DOCUMENT SEGMENT:

────────────────────────────────────────

Now in its third year, Azavea’s Summer of Maps Program has become an important resource for non-profits and student GIS analysts alike. Non-profits receive pro bono spatial analysis work that can enhance their business decision-making processes and programmatic activities, while students benefit from Azavea mentors’ experience and expertise. This year, three fellows worked on projects for six organizations that spanned a variety of topics and geographic regions. This blog series documents some of their accomplishments and challenges during their fellowship. Our 2014 sponsors, Google, Esri and PennDesign helped make this program possible. For more information about the program, please fill out the form on the Summer of Maps website.
When you’re navigating the real world, the shortest distance between Point A and Point B is rarely a straight line. Instead, there are twists and turns in the path, difficult terrain, and impassible roadblocks that force you to detour and slow your journey (a lot like life!). This reality has important implications for understanding how close you are to things, whether you’re planning a cross-country road trip or simply walking to your closest neighborhood park.
A common way to measure proximity in a GIS analysis is through using a simple buffer tool, which measures a straight, set distance away from the point, line, or polygon boundary of interest and creates a polygon filling up that created space. This tool has practical applications when you’re looking at basic geographic proximity, but in many cases, measuring straight distance proximity or “as the crow flies” just doesn’t make for the most robust analysis.

────────────────────────────────────────

INFORMATION PROVIDED:
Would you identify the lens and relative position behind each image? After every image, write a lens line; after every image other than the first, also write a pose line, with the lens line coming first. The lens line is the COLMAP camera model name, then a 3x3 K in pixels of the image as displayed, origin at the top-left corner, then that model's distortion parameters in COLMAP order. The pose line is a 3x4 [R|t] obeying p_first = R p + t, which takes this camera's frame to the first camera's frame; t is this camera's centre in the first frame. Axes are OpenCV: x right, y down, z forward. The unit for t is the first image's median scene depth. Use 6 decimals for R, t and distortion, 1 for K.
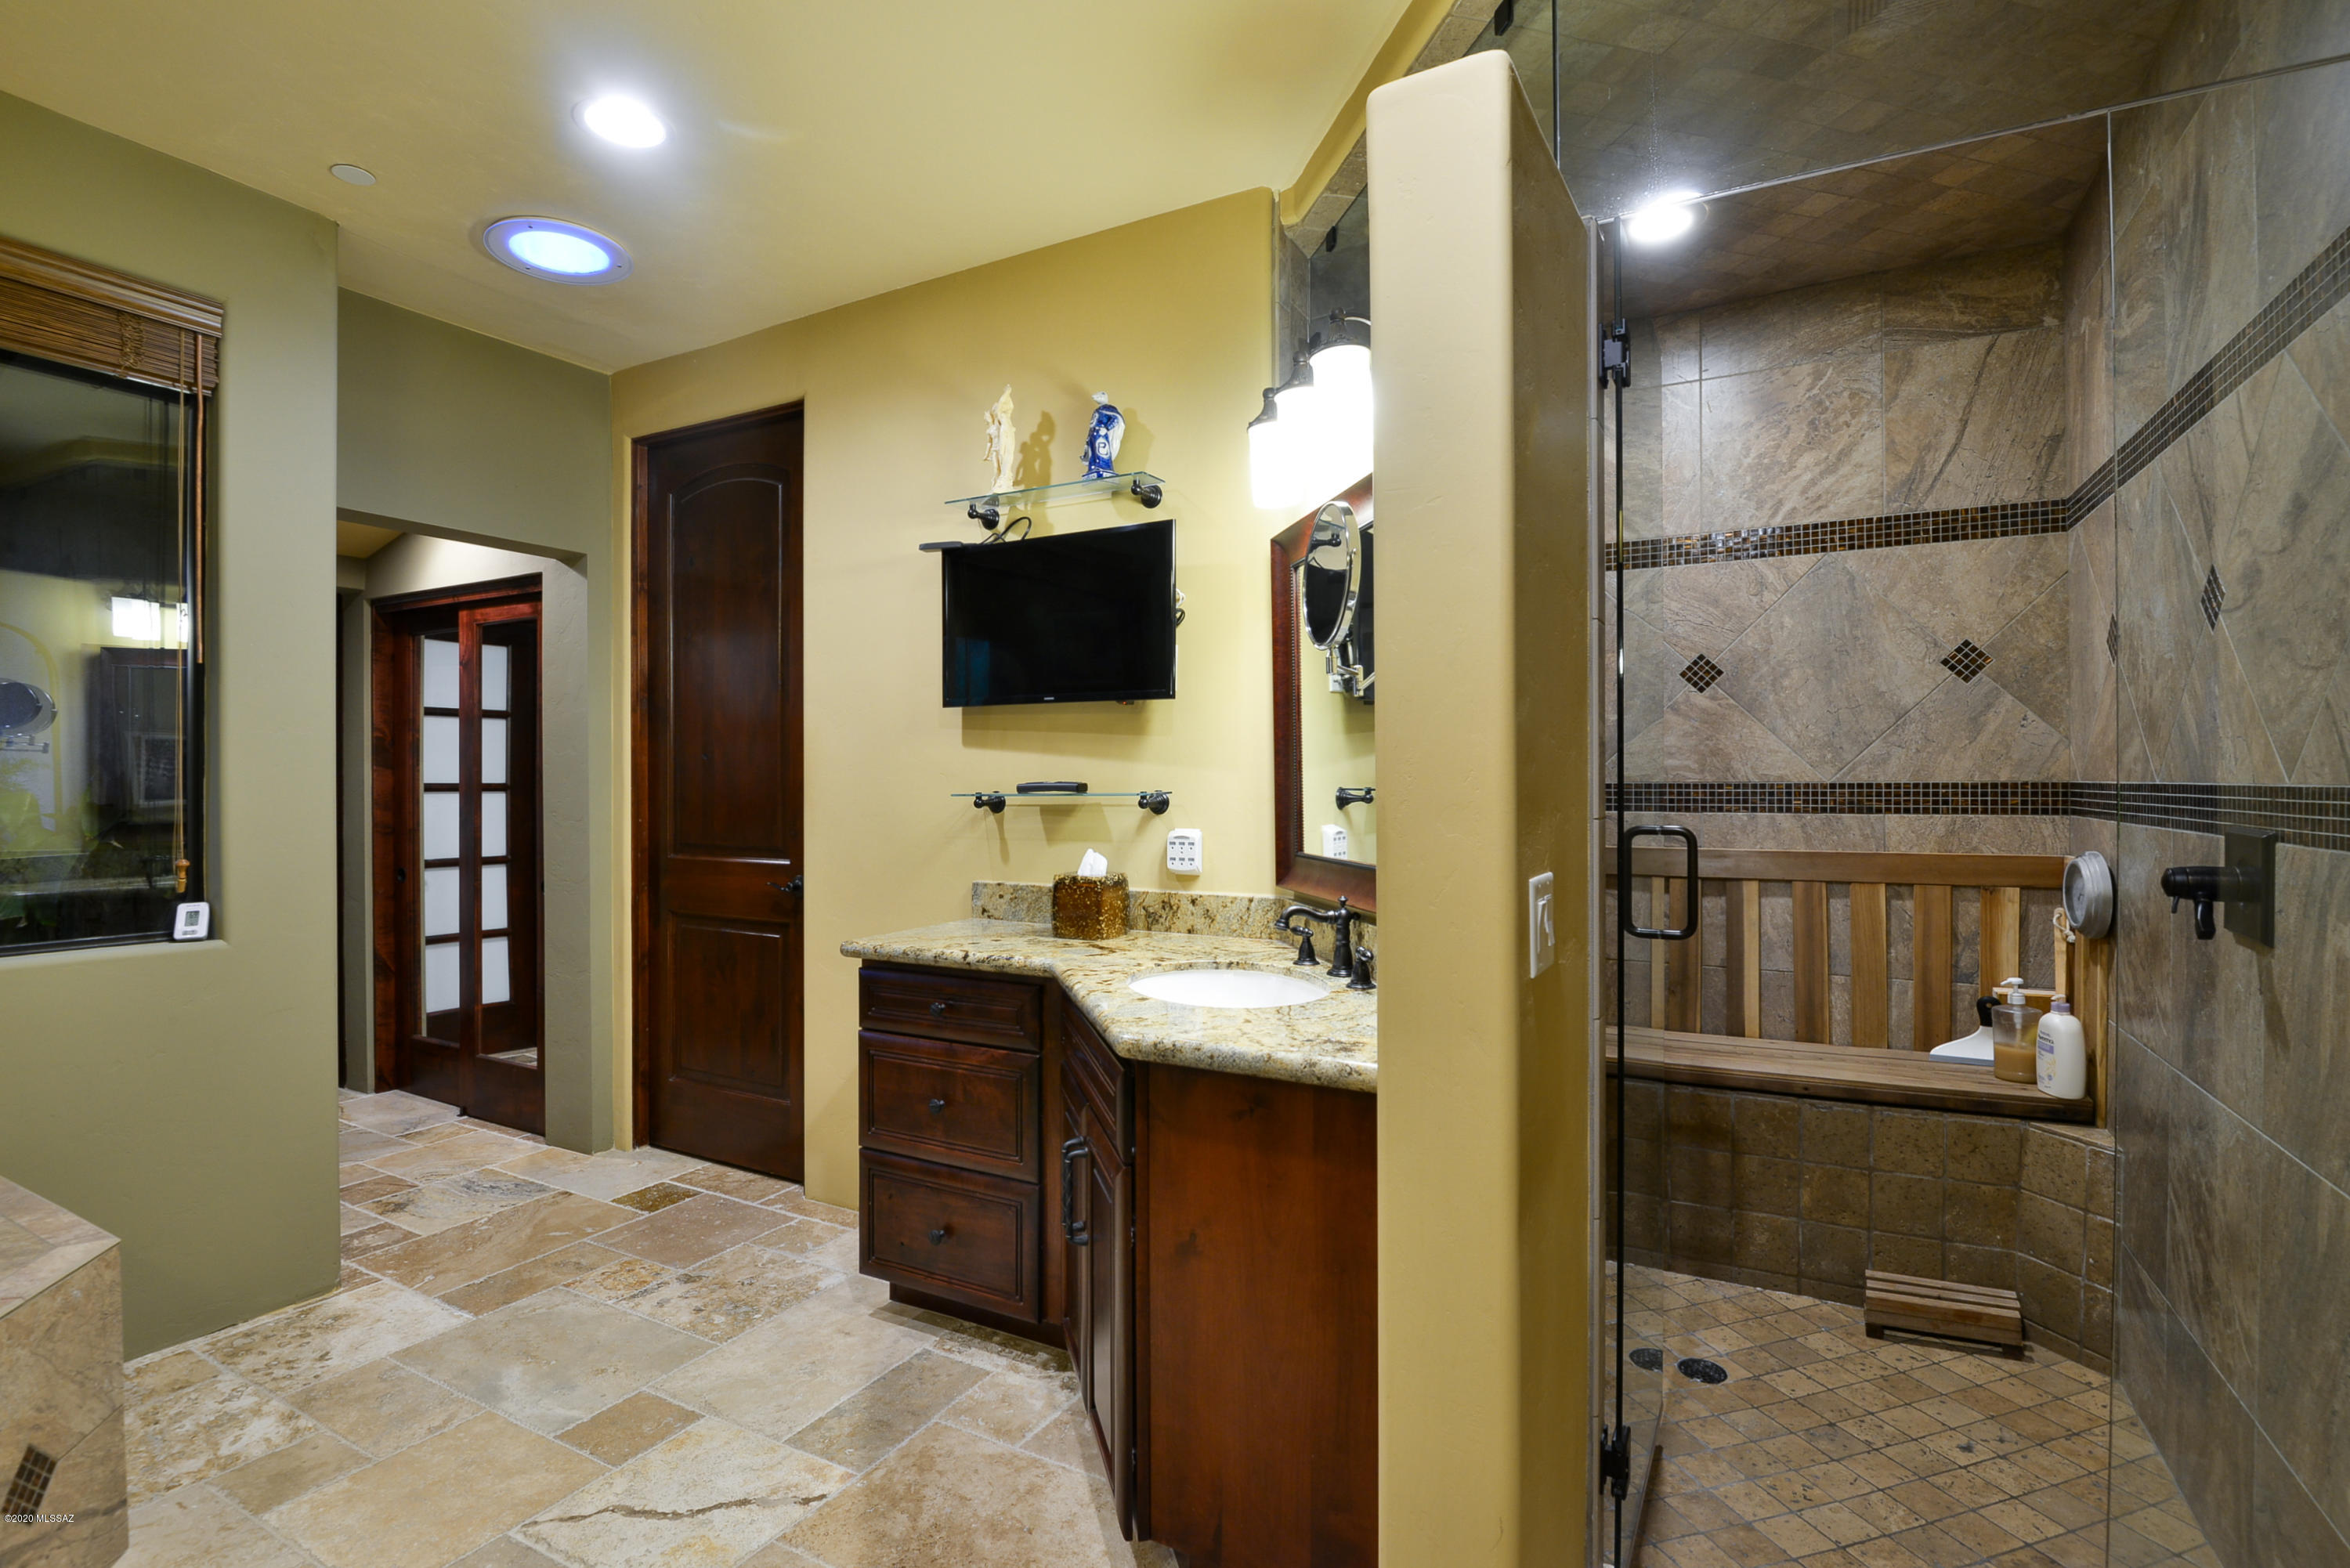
lens RADIAL K [[1098.2, 0, 1171.6], [0, 1098.2, 780.2], [0, 0, 1]] dist [-0.010326, -0.007933]
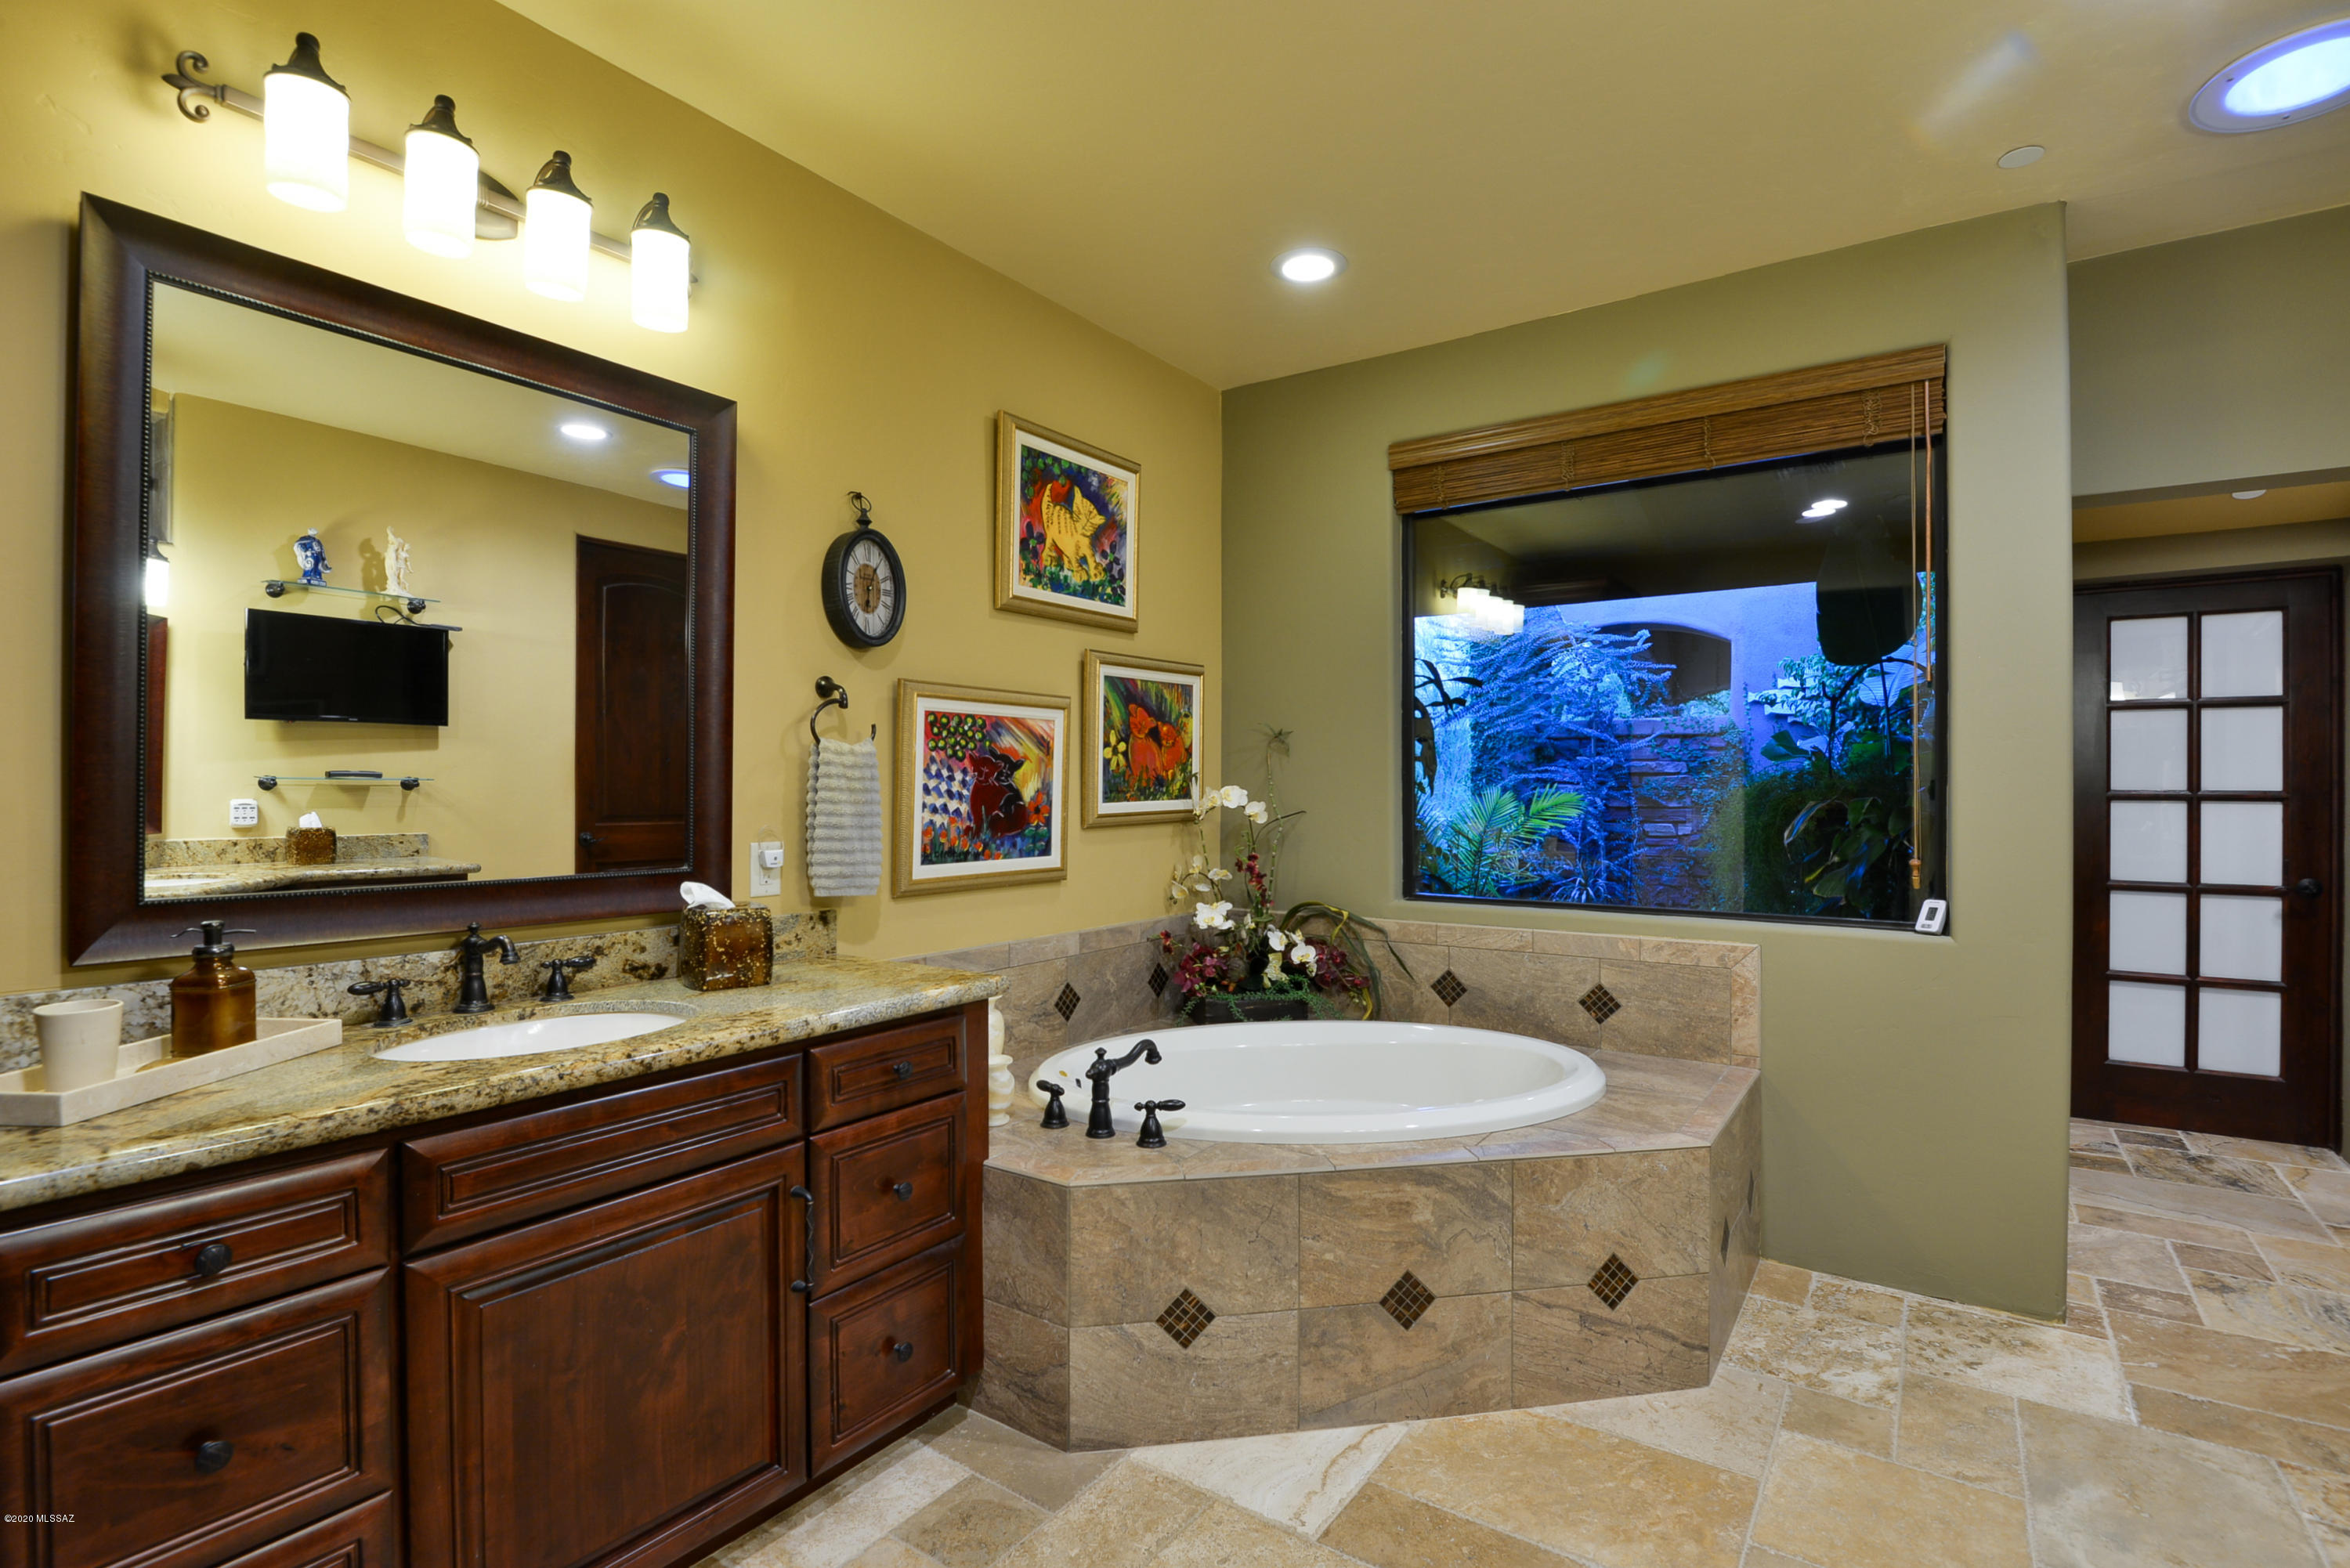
lens RADIAL K [[1098.2, 0, 1170.2], [0, 1098.2, 794.2], [0, 0, 1]] dist [-0.010326, -0.007933]
pose [[-0.129145, 0.003015, -0.991621, 0.290504], [0.003770, 0.999990, 0.002549, 0.000652], [0.991619, -0.003410, -0.129155, 0.378294]]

────────────────────────────────────────

ACTION ITEM:
Answer these questions using the Summer of Maps blog post:
1. How many fellows worked on projects this year, and for how many organizations?
2. Which sponsors does the post name for 2014?
3. What does a simple buffer tool measure?

ANSWER TO THE PROBLEM:
1. Three fellows worked on projects for six organizations.
2. Google, Esri and PennDesign.
3. It measures a straight, set distance away from the point, line, or polygon boundary of interest.